WORK TASK
Rewrite the extracted text from all of the data below, substituting "Europa" for each "Deutschland" and keeping everything else unchanged. Leave the pictures out of your answer.

TASK DATA section start

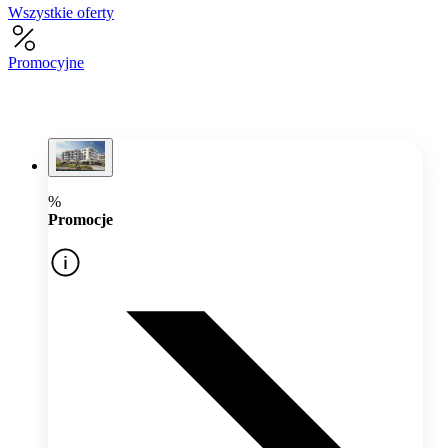
Wszystkie oferty
Promocyjne
%
Promocje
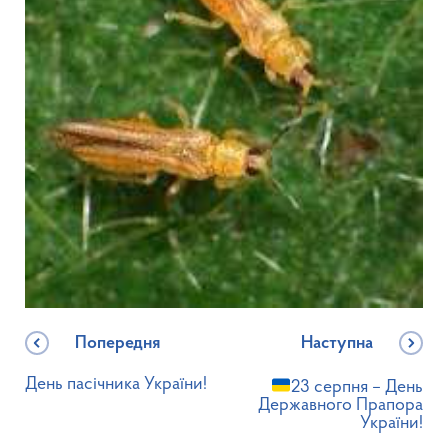
Попередня
Наступна
День пасічника України!
23 серпня – День
Державного Прапора
України!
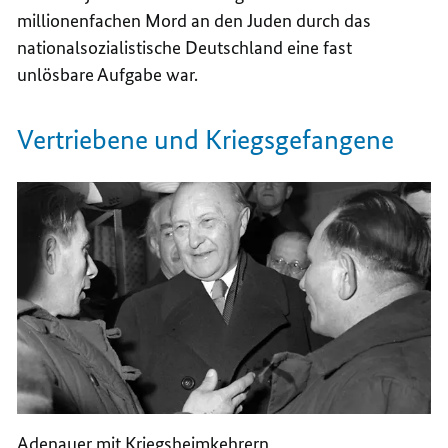
millionenfachen Mord an den Juden durch das
nationalsozialistische Deutschland eine fast
unlösbare Aufgabe war.
Vertriebene und Kriegsgefangene
Adenauer mit Kriegsheimkehrern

TASK DATA section end

ANSWER SPACE
Wszystkie oferty
Promocyjne
%
Promocje
Попередня
Наступна
День пасічника України!
23 серпня – День
Державного Прапора
України!
millionenfachen Mord an den Juden durch das
nationalsozialistische Europa eine fast
unlösbare Aufgabe war.
Vertriebene und Kriegsgefangene
Adenauer mit Kriegsheimkehrern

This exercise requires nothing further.